▶ _Problema 1_:
Rispondi in base al brano sul Taco & Tattoo Tuesday.
(a) Da che cosa era attirata la folla?
(b) Di quale birrificio è rappresentante Jack?
(c) Che cosa ha detto Jack quando gli hanno chiesto se gli serviva una mano ad aprire lattine?
▶ _Problema 2_:
Prosegui il brano sul Taco & Tattoo Tuesday a Deus Noosa a partire dall'ultima frase.

Per chiudere il nostro programma del festival del surf a Deus Noosa, sembrava che l’intera città si fosse presentata al Taco & Tattoo Tuesday. La folla di surfisti, backpacker, passanti curiosi e qualche avventore a quattro zampe era comprensibilmente attirata dal profumo di tacos freschi e dalla house music che si riversava in strada; una fila girava attorno all’isolato, piena di intrepidi speranzosi in cerca di un tatuaggio (un souvenir, perfettamente improvvisato, dei festeggiamenti della settimana).
Il nostro stimato rappresentante di Gage Roads Brewing, Jack, ha fatto gli straordinari per tenere le bevande fresche e abbondanti nel cortile, mentre i festaioli impazienti finivano per riempire il negozio e il parcheggio accanto. Quando gli è stato chiesto se avesse bisogno di una mano ad aprire lattine, Jack ha risposto con uno sbuffo e ha detto che "non avrebbe voluto annoiarsi".

▶ _Dati grezzi_:
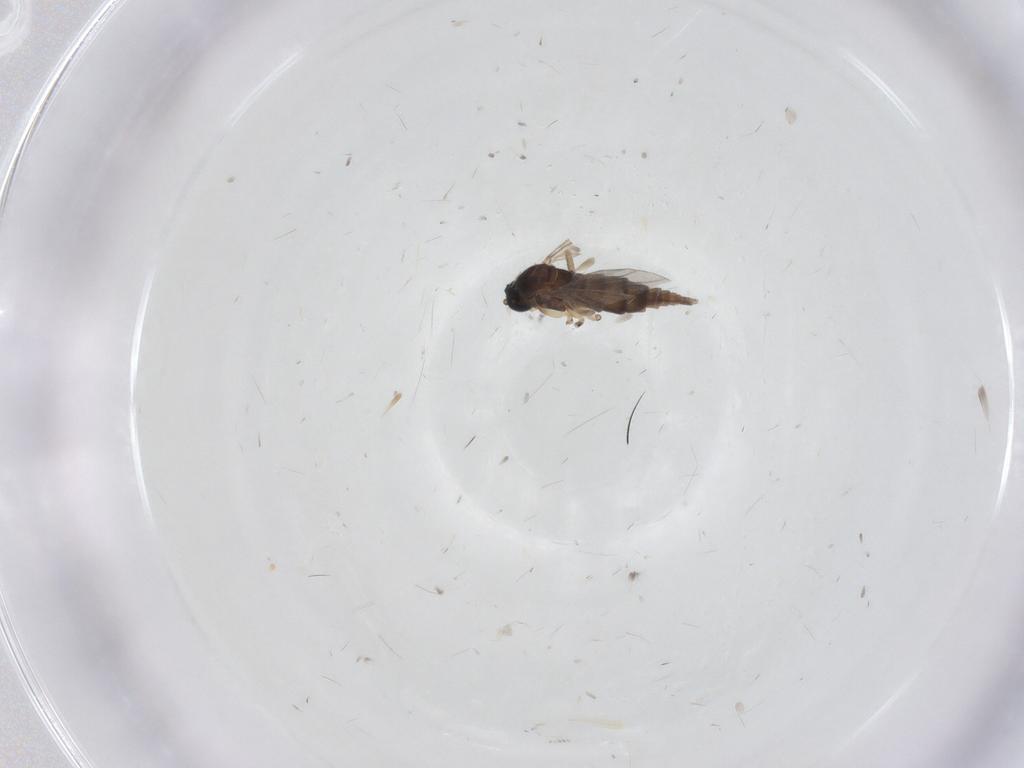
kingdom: Animalia
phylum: Arthropoda
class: Insecta
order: Diptera
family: Sciaridae
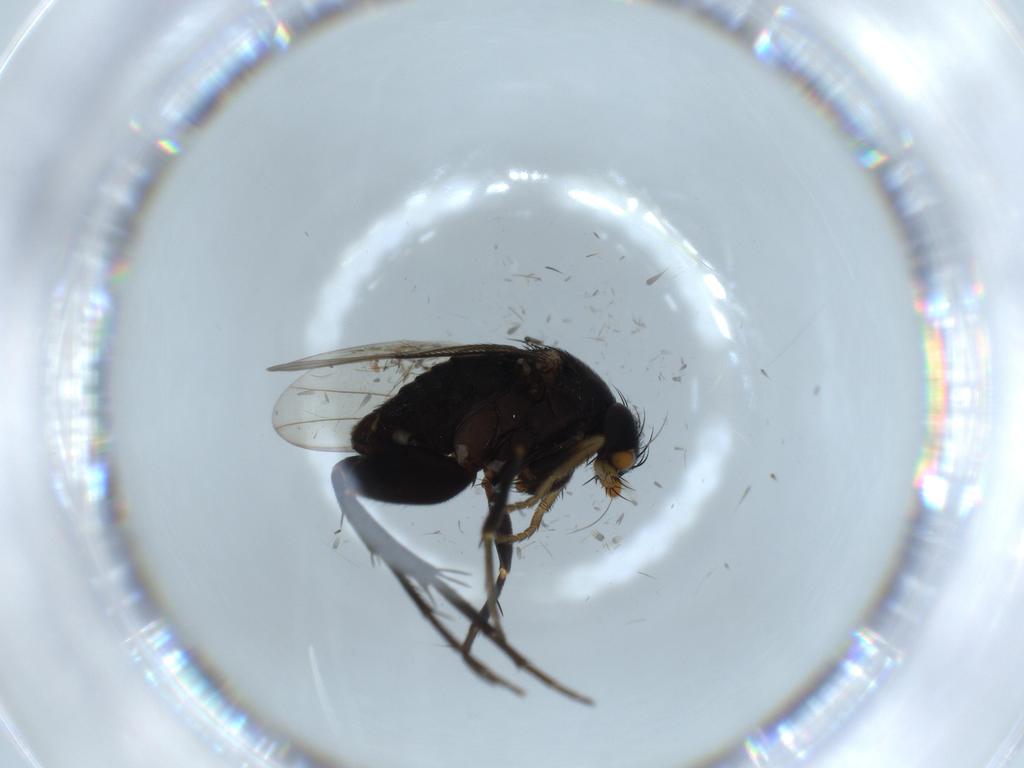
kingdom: Animalia
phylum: Arthropoda
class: Insecta
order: Diptera
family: Phoridae
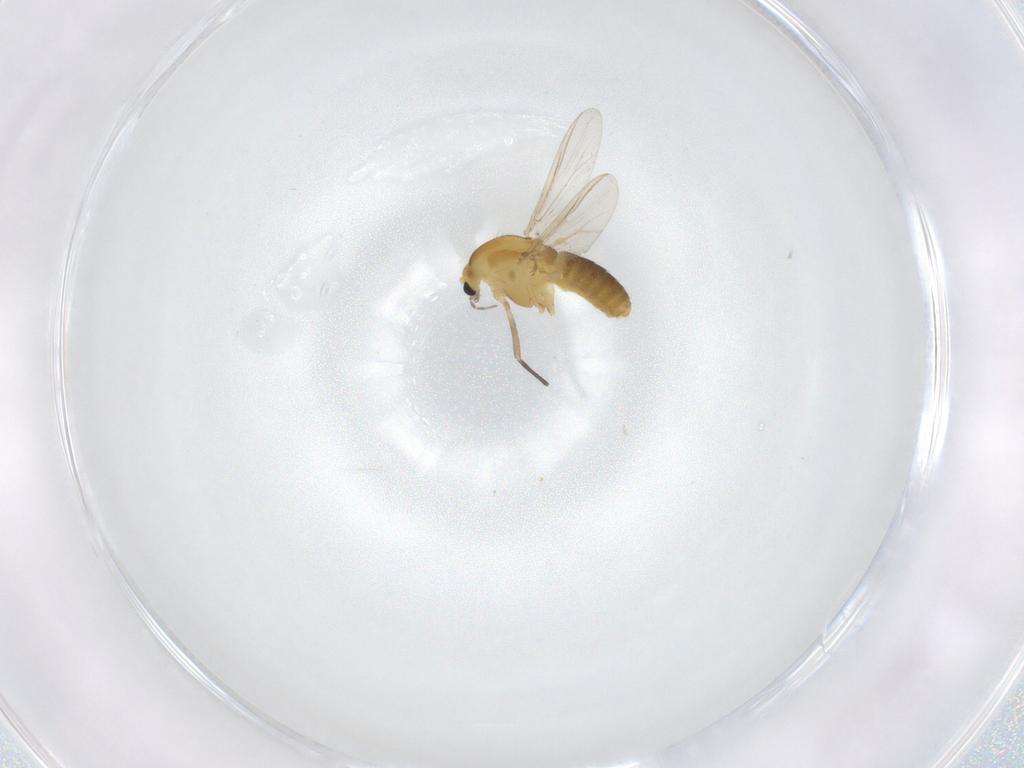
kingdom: Animalia
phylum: Arthropoda
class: Insecta
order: Diptera
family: Chironomidae
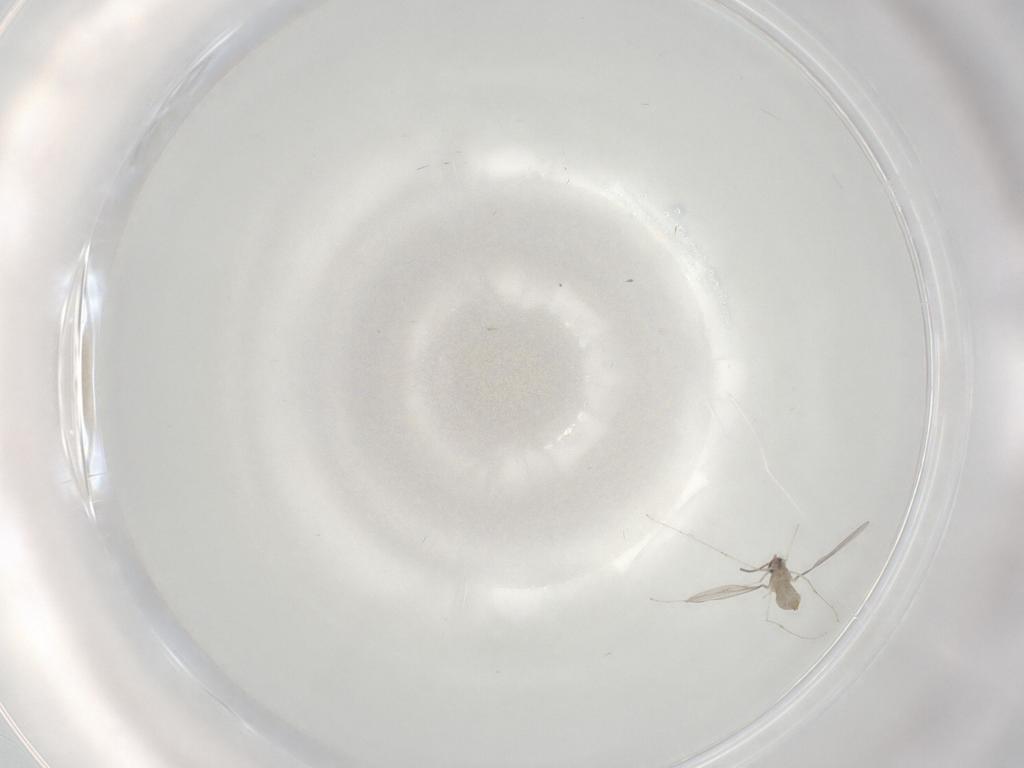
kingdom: Animalia
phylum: Arthropoda
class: Insecta
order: Diptera
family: Cecidomyiidae
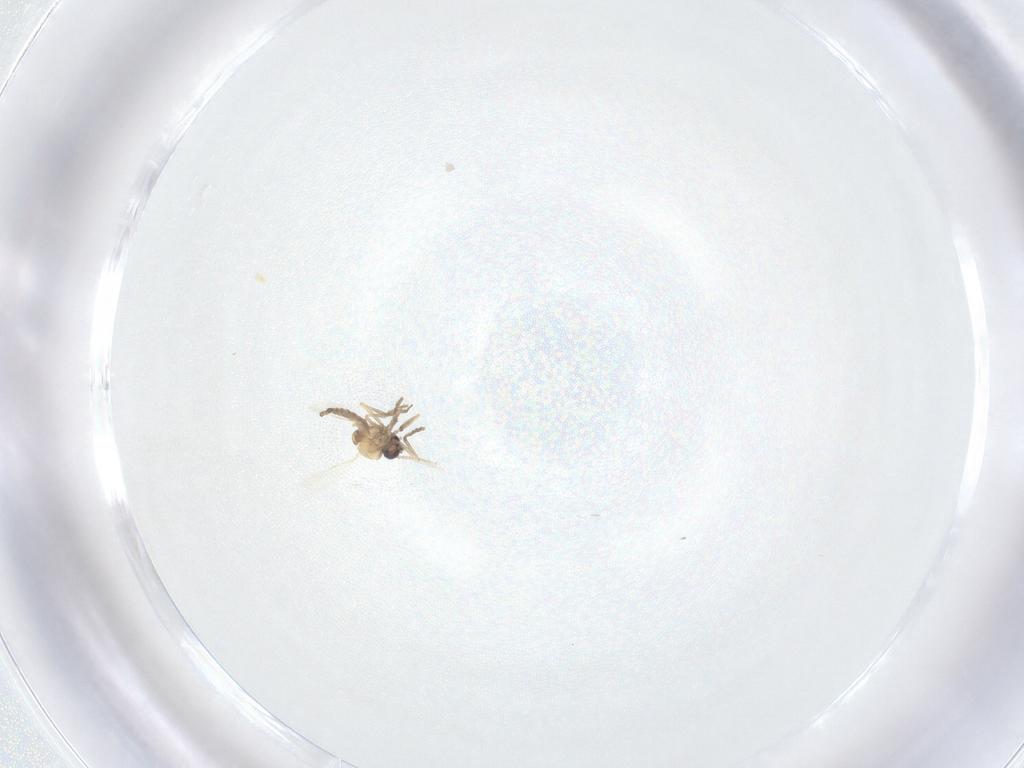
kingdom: Animalia
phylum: Arthropoda
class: Insecta
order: Diptera
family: Ceratopogonidae
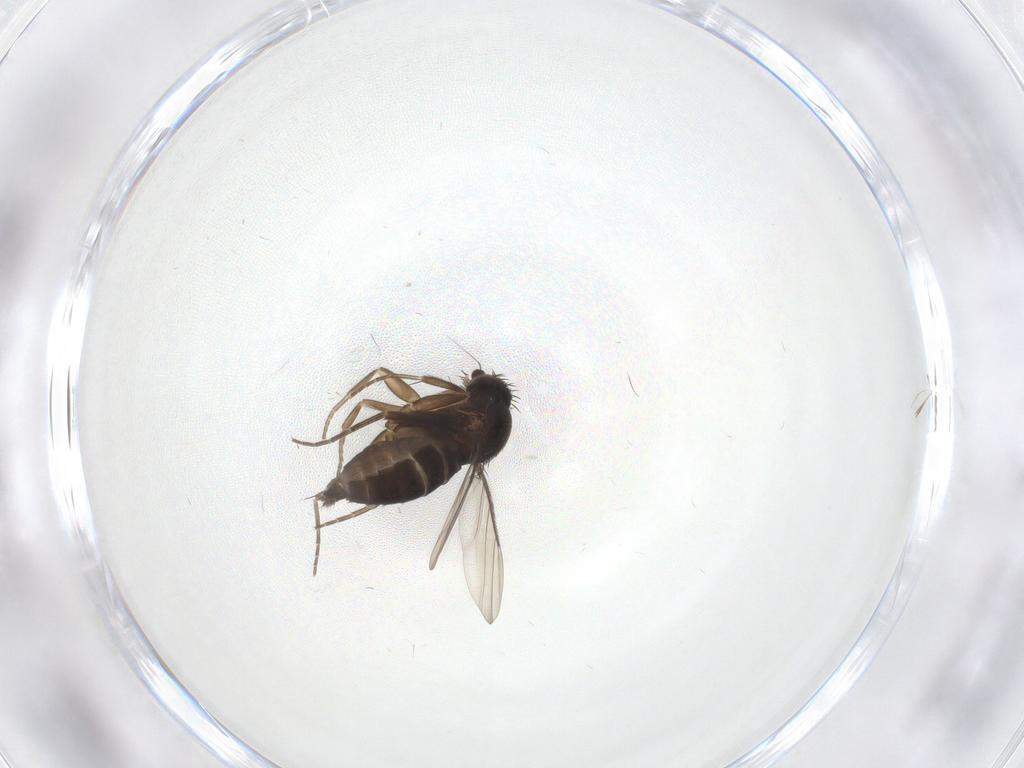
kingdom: Animalia
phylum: Arthropoda
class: Insecta
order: Diptera
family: Phoridae
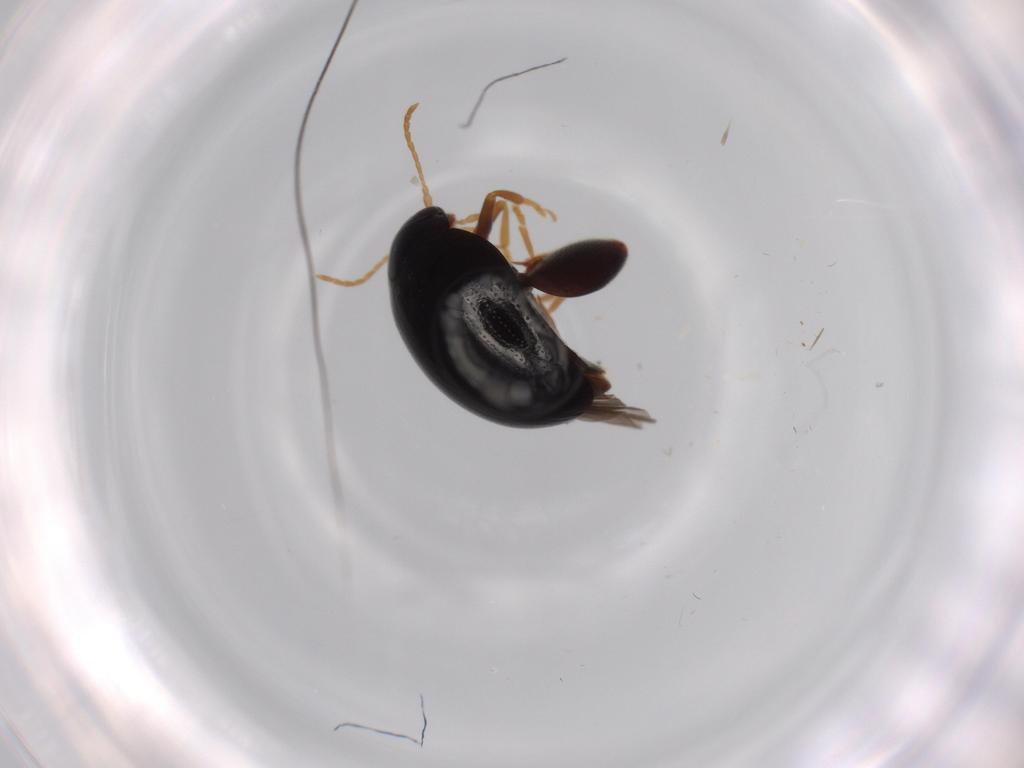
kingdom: Animalia
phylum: Arthropoda
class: Insecta
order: Coleoptera
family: Chrysomelidae
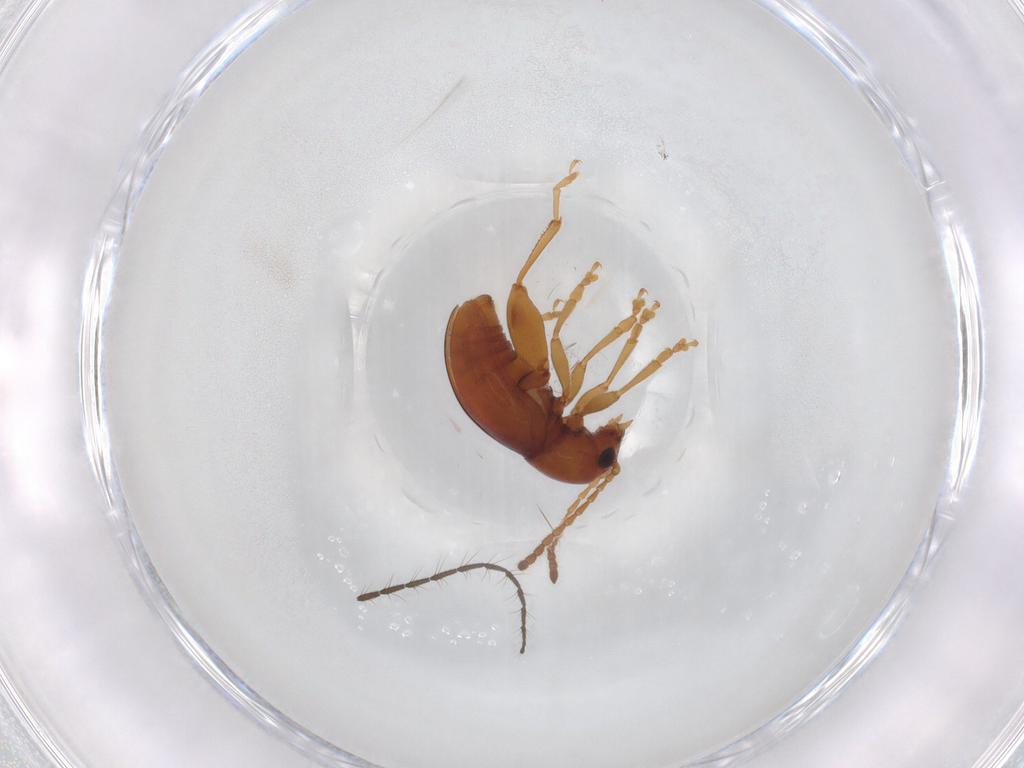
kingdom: Animalia
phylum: Arthropoda
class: Insecta
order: Coleoptera
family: Chrysomelidae
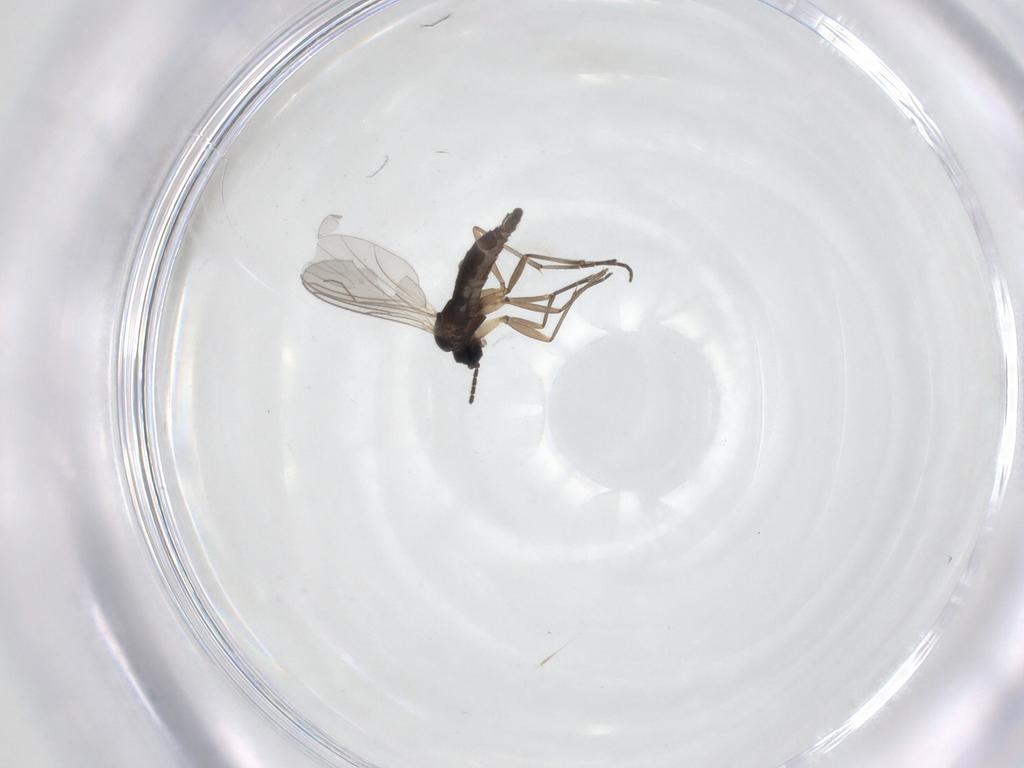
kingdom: Animalia
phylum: Arthropoda
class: Insecta
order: Diptera
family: Sciaridae
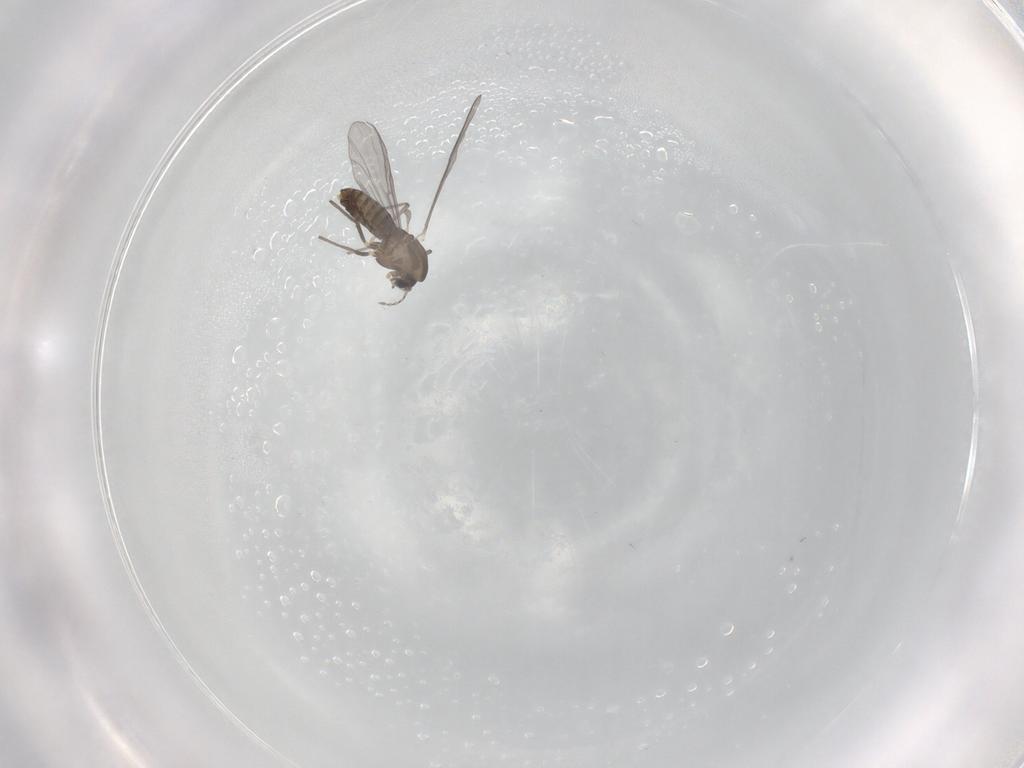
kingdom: Animalia
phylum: Arthropoda
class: Insecta
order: Diptera
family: Chironomidae
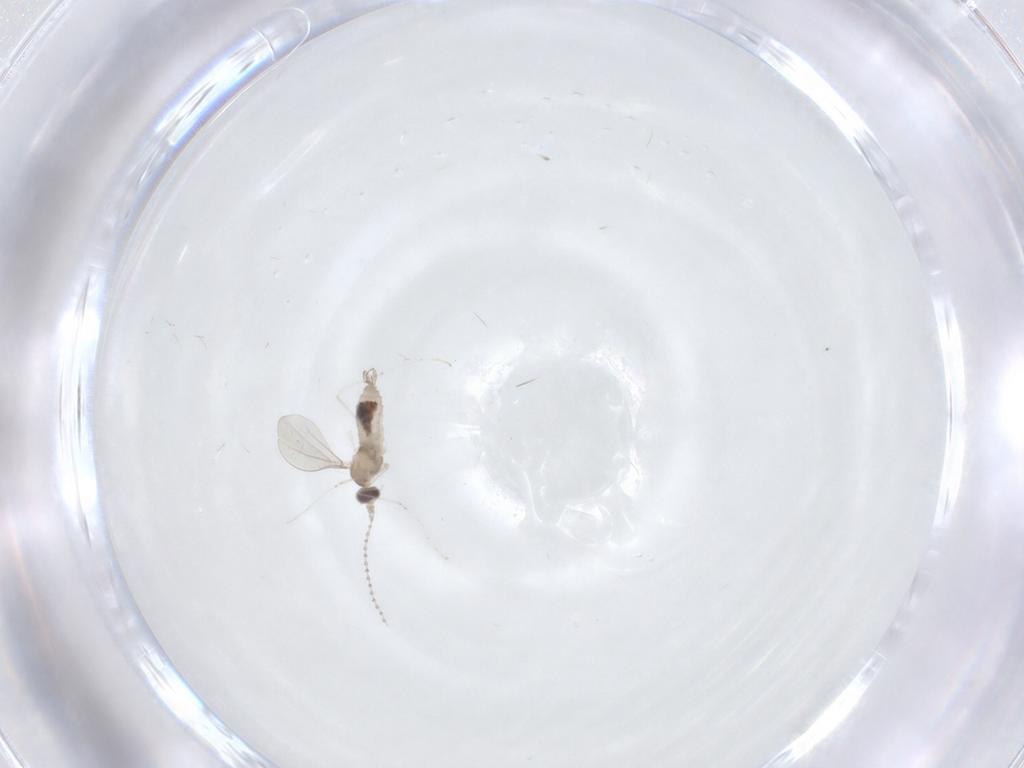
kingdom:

▶ _Soluzione 1_:
(a) Dal profumo di tacos freschi e dalla house music che si riversava in strada.
(b) Di Gage Roads Brewing.
(c) Che "non avrebbe voluto annoiarsi".

▶ _Soluzione 2_:
In un attimo è calato il crepuscolo e, con la stessa rapidità, una pista da ballo è spuntata a pochi passi dalla postazione dei tatuaggi, separata solo da una panca alta fino al ginocchio, e ha tirato avanti fino a fine serata.
Quando la serata ha iniziato a chiudersi, tutti sono defluiti in ogni direzione, ognuno verso la prossima festa (anche se sono sicuro che qualcuno puntasse dritto al divano di un amico). Basti dire che tutti se ne sono andati soddisfatti, in un modo o nell’altro: con la pancia piena o con un bicipite decorato per sempre.
Un enorme grazie a tutti quelli che sono passati e uno ancora più speciale a chi si è accampato presto per riuscire a farsi un tatuaggio.